• _Teks yang Diberikan_:
▽
Langsung ke konten utama

MENULIS BUTUH PROSES DAN PERJUANGAN


By. Muh. Imam Sanusi Al Khanafi

Dalam berkarya, hambatan yang menerpa pada diri kita pasti ada. Terutama faktor kemalasan. Memang, menjadi seorang penulis itu tidak mudah. Fikiran dan tenaga harus benar-benar ditata. Inspirasi yang didapat saat membaca atau berangan-angan jangan sampai dibiarkan begitu saja. Segeralah mengambil catatan, dan tulislah. Karena bila inspirasi tersebut tidak dimanfaatkan betul, maka kemalasan akan muncul secara tiba-tiba.


Menulis itu tidak membutuhkan banyak teori. Belajar secara tahap demi tahap harus diluangkan. Waktu dalam hidup jangan sampai dimanfaatkan dengan hal yang tidak berguna. Disaat ada kesempatan, segera eksekusi. Jangan sampai mentelantarkan waktu seperti angin yang lewat. Saya yakin, setiap manusia punya kesibukan yang berbeda-beda. Namun, banyak sekali yang kurang pintar dalam mengelola manajemen waktu. Sehingga waktu yang seharusnya digunakan untuk hal yang lain hilang begitu saja.


Dalam masalah waktu, kita perlu belajar dari negara Barat. Mereka memiliki jargon “Time is Money”. Waktu bagi orang Barat sangatlah berharga. Mereka benar-benar memaksimalkan waktu untuk membentuk peradaban. Maka tidak heran apabila peradaban mereka, terutama dalam bidang tulis menulis sangatlah maju. Kalian bisa melihat di google, cukup ketik “daftar negara dengan tingkat literasi tertinggi di Dunia”. Pasti kalian akan kaget. Mayoritas nama-nama negara yang tercantum didalamnya ialah negara Barat (eropa).
△
• _Tujuan Tugas_: Salin kembali bagian teks tentang proses menulis, mulai dari "MENULIS BUTUH PROSES" hingga "muncul secara tiba-tiba.", dan ganti setiap "kemalasan" dengan "kelalaian".

[Catatan yang terdapat dalam sebuah dataset]
▽
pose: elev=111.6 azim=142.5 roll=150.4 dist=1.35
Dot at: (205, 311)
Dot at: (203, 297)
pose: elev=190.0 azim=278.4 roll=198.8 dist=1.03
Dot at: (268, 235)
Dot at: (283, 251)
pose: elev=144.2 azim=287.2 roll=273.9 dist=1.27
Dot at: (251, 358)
△
▽
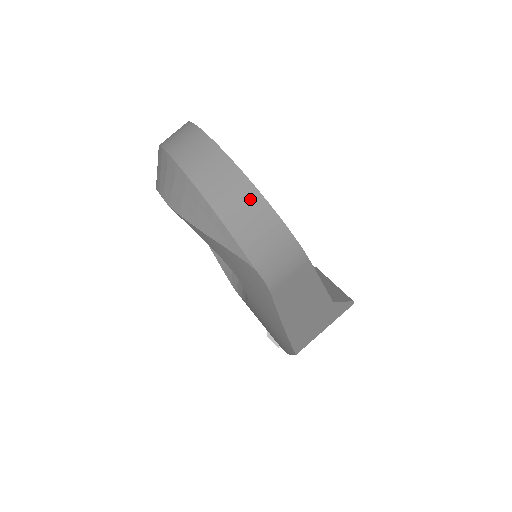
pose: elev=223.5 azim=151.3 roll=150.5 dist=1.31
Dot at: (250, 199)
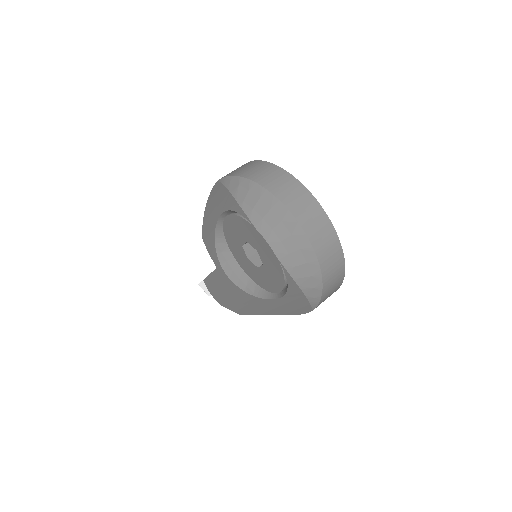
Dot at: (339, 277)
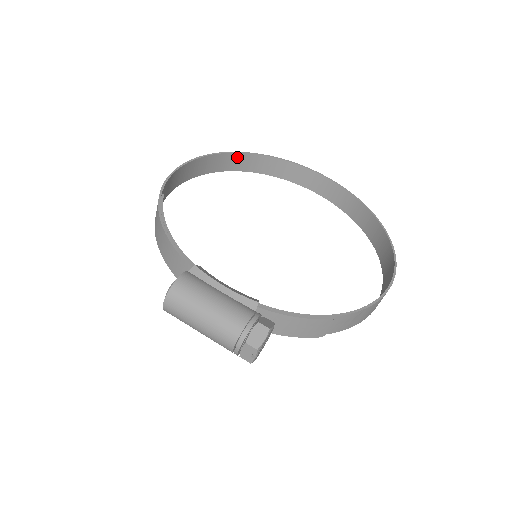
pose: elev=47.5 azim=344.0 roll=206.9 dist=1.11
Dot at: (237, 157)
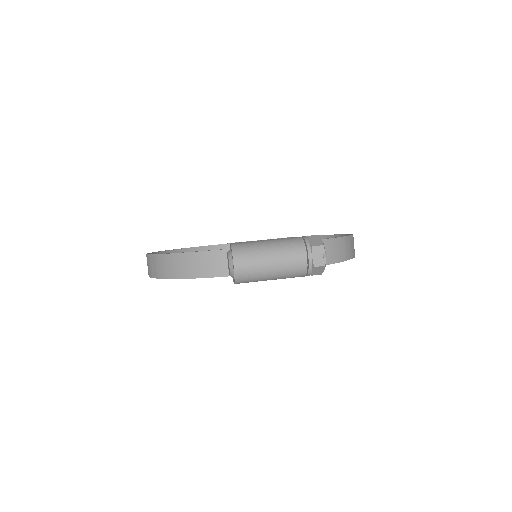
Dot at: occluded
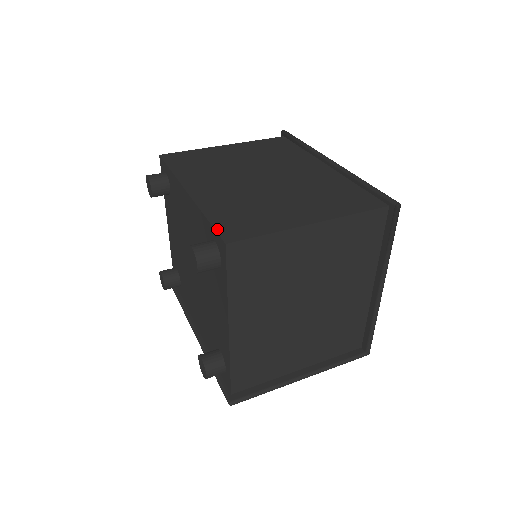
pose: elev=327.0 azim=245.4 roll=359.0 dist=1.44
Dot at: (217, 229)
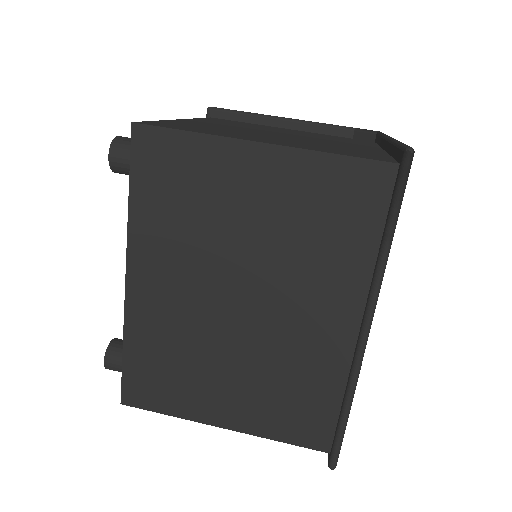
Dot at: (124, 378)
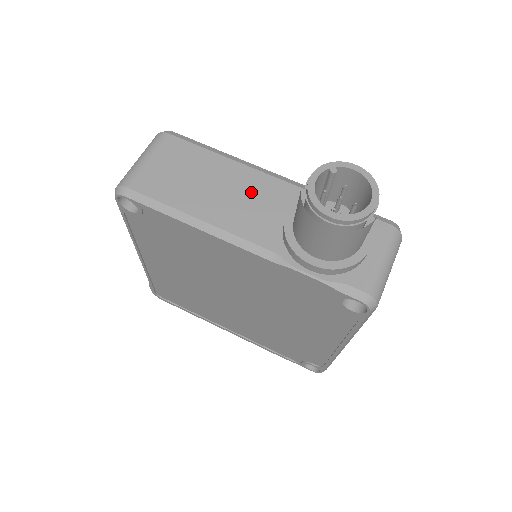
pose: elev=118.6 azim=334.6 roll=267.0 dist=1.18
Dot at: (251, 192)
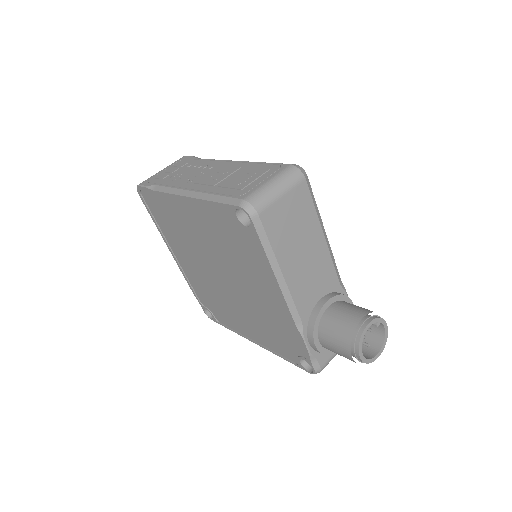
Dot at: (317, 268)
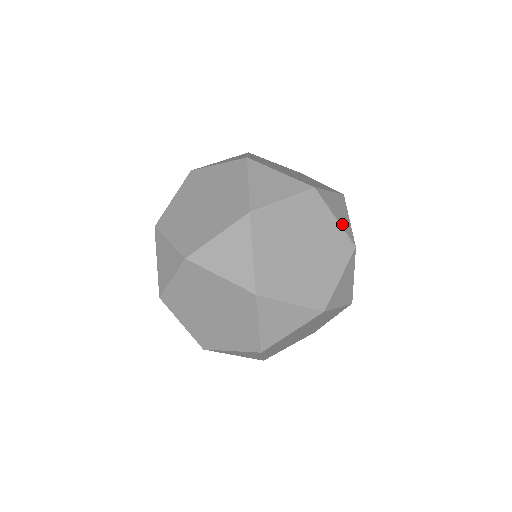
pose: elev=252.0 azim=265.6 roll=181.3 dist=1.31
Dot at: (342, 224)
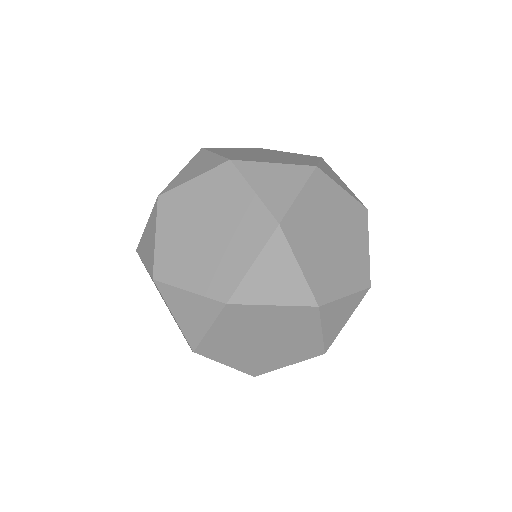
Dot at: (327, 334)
△
• _Penyelesaian_:
MENULIS BUTUH PROSES DAN PERJUANGAN


By. Muh. Imam Sanusi Al Khanafi

Dalam berkarya, hambatan yang menerpa pada diri kita pasti ada. Terutama faktor kelalaian. Memang, menjadi seorang penulis itu tidak mudah. Fikiran dan tenaga harus benar-benar ditata. Inspirasi yang didapat saat membaca atau berangan-angan jangan sampai dibiarkan begitu saja. Segeralah mengambil catatan, dan tulislah. Karena bila inspirasi tersebut tidak dimanfaatkan betul, maka kelalaian akan muncul secara tiba-tiba.